Title: Lost Somewhere Between Safety and Danger
Type: Personal Essay
Date: December 2010

Published in the 2010 edition of Bricolage Magazine

Somewhere Between Safety and Danger

Every teenager is unaware, to some degree, of his or her own mortality. Every moment is so sweet and so new that it feels as if nothing could ever go wrong. Youth brings with it a sheer naïveté and bittersweet vitality. To have this view altered makes the heart grow away from the loveliness of childhood. The world creeps in like a fog, dragging its feet in dark earth, pulling away the soft caress of innocence. I was so unmoved, so unaware. I had a tongue of steel and a mind full of every flimsy notion of my sheltered life. My safety? It was far too great of a hassle to comprehend with any real concrete understanding. When the cold steel glove of reality finally pierced my veil of pseudo invincibility, I was left bleeding on a cold Chicago block, shaking and tear stained like a messy mosaic.

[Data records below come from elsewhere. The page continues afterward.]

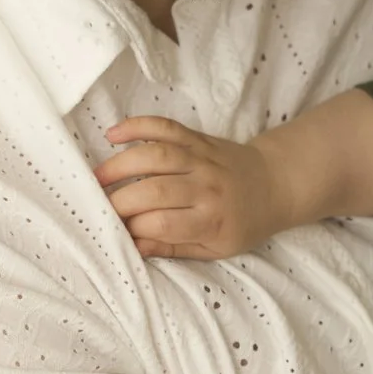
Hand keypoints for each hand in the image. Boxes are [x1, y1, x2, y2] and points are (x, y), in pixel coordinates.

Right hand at [98, 116, 289, 257]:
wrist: (275, 184)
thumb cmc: (243, 222)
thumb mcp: (216, 248)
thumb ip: (174, 247)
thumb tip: (134, 247)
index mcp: (211, 220)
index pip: (161, 224)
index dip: (133, 229)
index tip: (117, 232)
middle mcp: (206, 187)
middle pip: (153, 191)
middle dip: (119, 201)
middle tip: (98, 209)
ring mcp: (201, 158)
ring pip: (155, 155)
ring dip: (120, 165)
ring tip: (96, 179)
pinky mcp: (197, 138)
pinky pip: (164, 126)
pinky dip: (137, 125)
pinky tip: (112, 135)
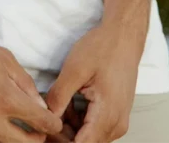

The night was cold and full of streetlights. I turned a corner and swaggered lightly down an alley to avoid the foot traffic of Michigan Avenue. I was fifteen, barley five feet three inches, and decked out in a chiffon cocktail dress, sporting a new fake ID. Heels too high and wobbling, I was on a jubilant search for my group of friends who had wandered down a separate street while I admired the glitz and glamour behind shop windows. His hands were on me before I had time to grasp a shallow breath of freezing air. He wore a hoodie the same color as the sky with a zipper like a stack of staples. His fingers were rough and his voice was deep and harsh like a rusty violin, “Give me your bag!” After a failed attempt to flee my tiny clutch was torn from my hands. I was shoved violently against a crumbling brick wall and fell three miles to the pavement. Like an ominous phantom, he disappeared into the haze of the city’s glow. I rubbed my neck and felt the clotted blood on my knees and shins. It rolled in big droplets like honey down a freckled path to the ground, where it pooled in icy, uneven circles.

I was no longer a little girl after that November night. It took only fifteen seconds to crack the foundations of my self-image as strong and independent. My safety was jeopardized by my own lack of humility. I am so small and so fragile, like the Waterford vases my mother kept on the top shelf of the oak cupboard in our dining room. Being so close to death brought a desire for worldliness into the foreground. I now am so incredibly careful and self-aware. Being faced with my mortality has shown me that I am only human and I should not take that gift for granted. I feel blessed to have been so fortunate as to not have something more dreadful happen in the encasing shadows of that quiet block. I will never again allow myself to be in a position of such avoidable danger.